RunTimeException and its subclasses are all thing that happened because you made a programming error or failed to check something that you could have checked. The thought was that checking for all of these things is a waste of time, and if one of them goes wrong you probably want to kill the program anyway. (NumberFormatException is something of an exception to the rule - it often occurs when you are trying to convert strings typed in by the user into numbers. But being unchecked doesn't mean that you can't check for them - the compiler just doesn't check to make sure that you do.)

So how do we catch an exception? I have modified Fahrenheit.java to demonstrate catching a NumberFormatException. The relevant part is in actionPerformed:


    // Get the text entered in the text field.
    String text = fahrenheit.getText();

    try {
      fahrenheitTemp = Integer.parseInt(text); // convert the text to an int
      celsiusTemp = (fahrenheitTemp - 32) * 5 / 9; // do the actual conversion

      // Convert the int celsius temperature to a String, and display it in
      // the result label.
      resultLabel.setText(Integer.toString(celsiusTemp));
    }
    catch(NumberFormatException ex) {
      resultLabel.setText("*****");
    }

The user supplies text via a fahrenheit.getText() call. However, what the user entered may not be a valid int. Therefore we put the conversion and the statements that deal with the result of the conversion into a try block. If the conversion works successfully the result is displayed and the catch block is ignored. If a NumberFormatException is thrown then catch is called with an argument of type NumberFormatException. There can be several catch blocks, one after another, and the first one whose parameter is of the type of the exception (including a supertype) gets executed. Here what happens is that the output field is filled with asteriks to show that an error occurred.

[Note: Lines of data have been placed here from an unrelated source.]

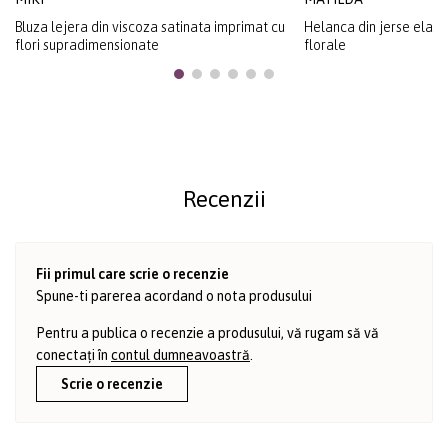
Bluza lejera din viscoza satinata imprimat cu
Helanca din jerse elast
flori supradimensionate
florale
Recenzii
Fii primul care scrie o recenzie
Spune-ti parerea acordand o nota produsului
Pentru a publica o recenzie a produsului, vă rugam să vă
conectați în
contul dumneavoastră
.
Scrie o recenzie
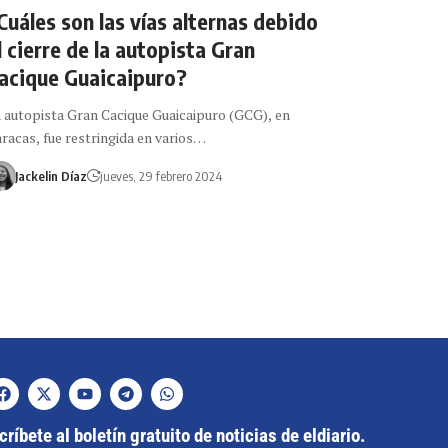
Cuáles son las vías alternas debido
l cierre de la autopista Gran
acique Guaicaipuro?
 autopista Gran Cacique Guaicaipuro (GCG), en
racas, fue restringida en varios…
Jackelin Díaz
jueves, 29 febrero 2024
ríbete al boletín gratuito de noticias de eldiario.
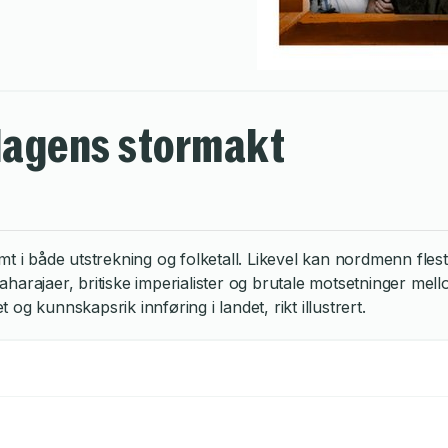
l dagens stormakt
rmt i både utstrekning og folketall. Likevel kan nordmenn fles
maharajaer, britiske imperialister og brutale motsetninger mel
g kunnskapsrik innføring i landet, rikt illustrert.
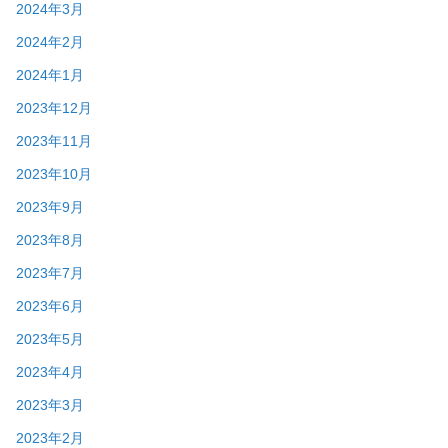
2024年3月
2024年2月
2024年1月
2023年12月
2023年11月
2023年10月
2023年9月
2023年8月
2023年7月
2023年6月
2023年5月
2023年4月
2023年3月
2023年2月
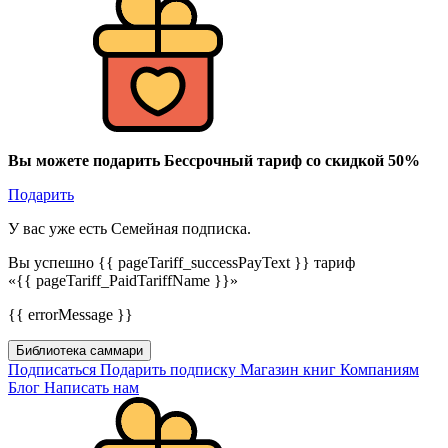
Вы можете подарить Бессрочный тариф со скидкой 50%
Подарить
У вас уже есть Семейная подписка.
Вы успешно {{ pageTariff_successPayText }} тариф
«{{ pageTariff_PaidTariffName }}»
{{ errorMessage }}
Библиотека саммари
Подписаться
Подарить подписку
Магазин книг
Компаниям
Блог
Написать нам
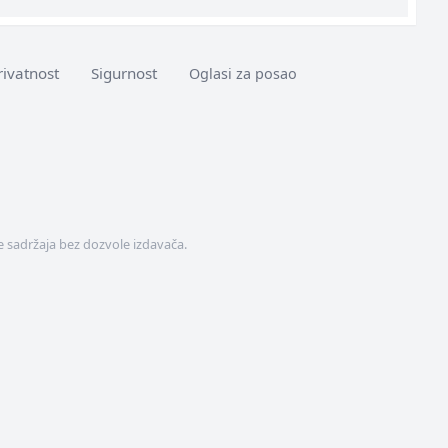
rivatnost
Sigurnost
Oglasi za posao
 sadržaja bez dozvole izdavača.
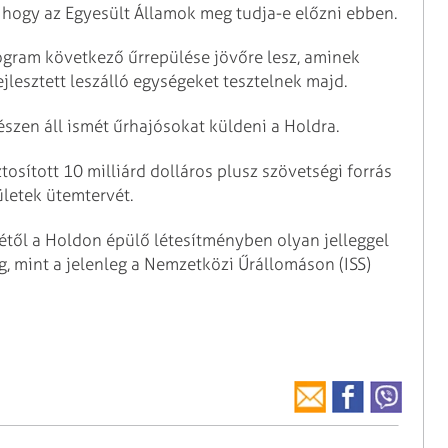
z, hogy az Egyesült Államok meg tudja-e előzni ebben.
ogram következő űrrepülése jövőre lesz, aminek
ejlesztett leszálló egységeket tesztelnek majd.
észen áll ismét űrhajósokat küldeni a Holdra.
osított 10 milliárd dolláros plusz szövetségi forrás
ületek ütemtervét.
létől a Holdon épülő létesítményben olyan jelleggel
 mint a jelenleg a Nemzetközi Űrállomáson (ISS)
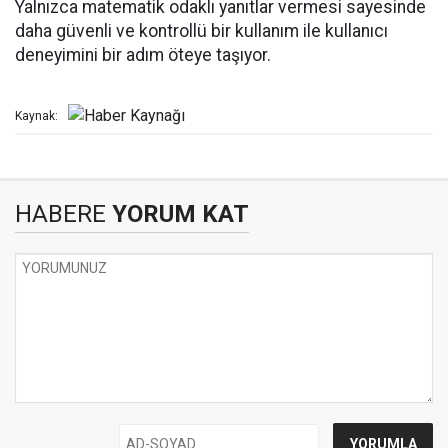
Yalnızca matematik odaklı yanıtlar vermesi sayesinde
daha güvenli ve kontrollü bir kullanım ile kullanıcı
deneyimini bir adım öteye taşıyor.
Kaynak:
HABERE
YORUM KAT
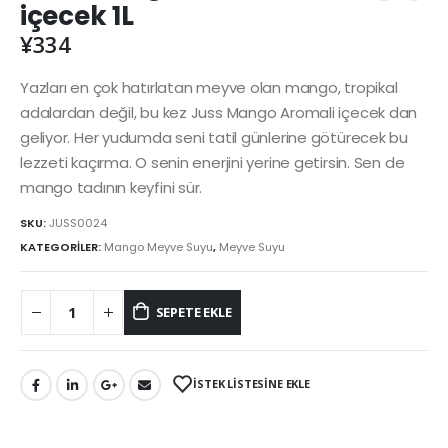
içecek 1L
¥
334
Yazları en çok hatırlatan meyve olan mango, tropikal
adalardan değil, bu kez Juss Mango Aromali içecek dan
geliyor. Her yudumda seni tatil günlerine götürecek bu
lezzeti kaçırma. O senin enerjini yerine getirsin. Sen de
mango tadının keyfini sür.
SKU:
JUSS0024
KATEGORİLER:
Mango Meyve Suyu
,
Meyve Suyu
SEPETE EKLE
İSTEK LİSTESİNE EKLE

There is also another possibility - a finally block. Code in the final block is run whether the code in the try block succeeds or fails. It is used to clean up. A typical example is an open file that should be closed. To extend our earlier example:


	public String readString(String fileName) throws IOException {
	  BufferedReader input =  new BufferedReader(new FileReader(pathName));
	  String line = input.readLine();
	  input.close();
	  return line;
	}

The first line opens a file. (We will see more about file reading and writing soon.) If an IOException is thrown by the readLine call the file will never be closed. By rewriting it:


	public String readString(String fileName) throws IOException {
	  BufferedReader input =  new BufferedReader(new FileReader(pathName));
	  
	  try {
	    String line = input.readLine();
	  }
	  finally {
	    input.close();
	  }
	  
	  return line;
	}

the file will get closed whether an exception is thrown or not. It is possible to include both catch and finally blocks in the same try block, but it is not recommended because of confusion over what is happening in what order. Instead have a throws clause (as above) or nest two try blocks with the finally on the inside and catch on the outside.)

Finally, you can write your own exceptions, as was done in the expression tree code. An example is UnassignedVariableException thrown by Variable. No exception really described the problem, so I extended RuntimeException to create one whose name was more descriptive.